AP 07/02/94 13:39 EDT V0465
WARSAW, Poland (AP) -- President Lech Walesa promised Saturday to veto legislation relaxing Poland's strict anti-abortion law. If parliament overturns the veto, he said he might resign for a day to avoid signing the bill into law.
The bill cleared parliament's upper chamber in a narrow vote Thursday and was sent to Walesa Saturday. It would allow women to terminate pregnancies in cases of difficult financial or personal circumstances.
It remains uncertain whether abortion-rights supporters could gather the two-thirds majority needed to override Walesa's veto. Only one of the two leftist parties in the governing coalition unanimously supports the bill, while other parties are divided over the issue.

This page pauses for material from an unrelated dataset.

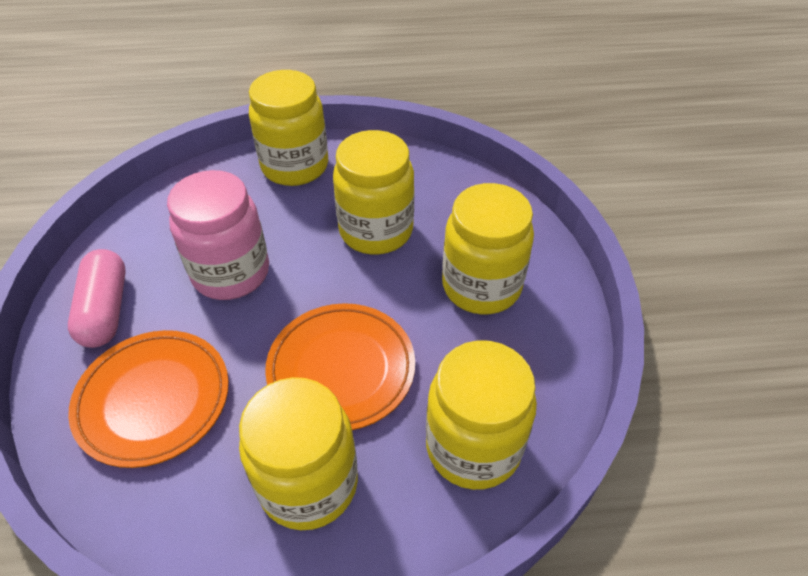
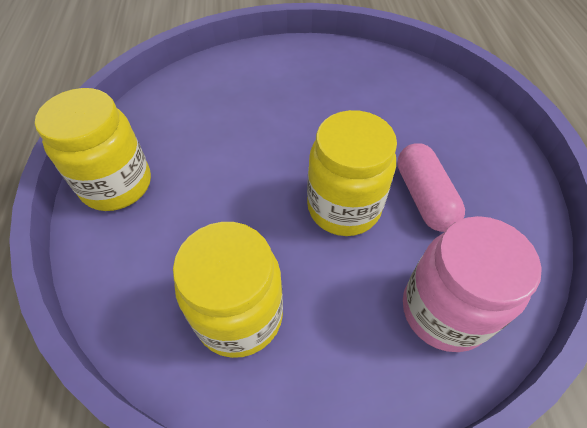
orange plate: [68,330,229,468] [265,303,415,430] = 2 -> none = 0
yellow jar: [239,377,358,530] [249,70,328,186] [333,130,414,254] [426,340,537,490] [442,183,534,314] = 5 -> [35,88,151,211] [173,222,283,358] [307,110,397,236] = 3

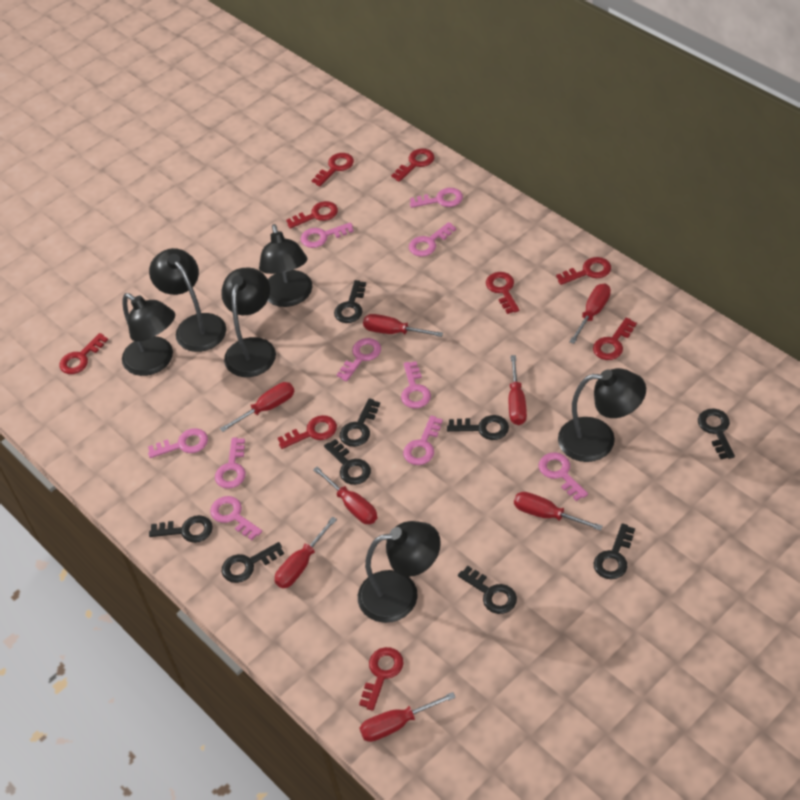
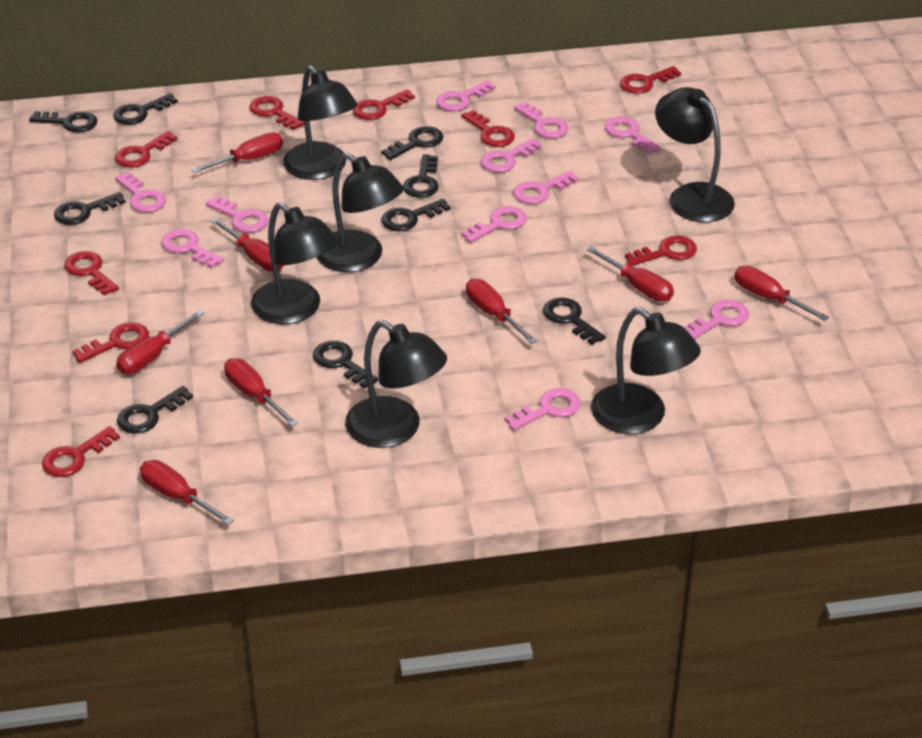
pink key: [148,428,208,458] [210,496,262,540] [215,437,246,489] [301,222,354,248] [337,338,381,382] [401,361,431,408] [403,416,443,465] [409,222,456,257] [410,188,463,208] [539,452,588,501] = 10 -> [115,172,166,213] [161,229,224,268] [206,196,268,233] [436,80,496,111] [461,206,527,243] [481,138,542,173] [505,388,581,430] [513,171,579,204] [514,102,569,138] [605,117,661,154] [684,300,749,339] = 11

The current law, approved early last year after a long, vehement campaign by the Roman Catholic Church, allows abortions only when the pregnancy endangers the mother's life or health, results from a criminal act, or when the fetus is irreparably damaged.
Doctors who perform abortions in other cases face up to two years in prison. The bill replaced a Communist-era law, under which abortions were easily accessible. The parliament that emerged from last September's elections had been expected to ease the new restrictions.
Walesa, however, has equated abortion with murder and insisted he would never approve any bill that would make it easier for women to get abortions.
"I will never sign the bill," Walesa, a devout Catholic, told the PAP domestic news agency on Saturday.
"One king abdicated for a day and maybe I will do the same," Walesa said, referring to Belgian King Baudouin I, who in 1990 resigned for one day to avoid signing an abortion bill.
The president's press office said Walesa was out of Warsaw on Saturday and probably will act on the bill Monday.
Until 1992, some 500,000 abortions were reported each year, while last year, the official number was 770.
However, there are reports of a widespread abortion underground, and wealthier women reportedly travel abroad for the procedure.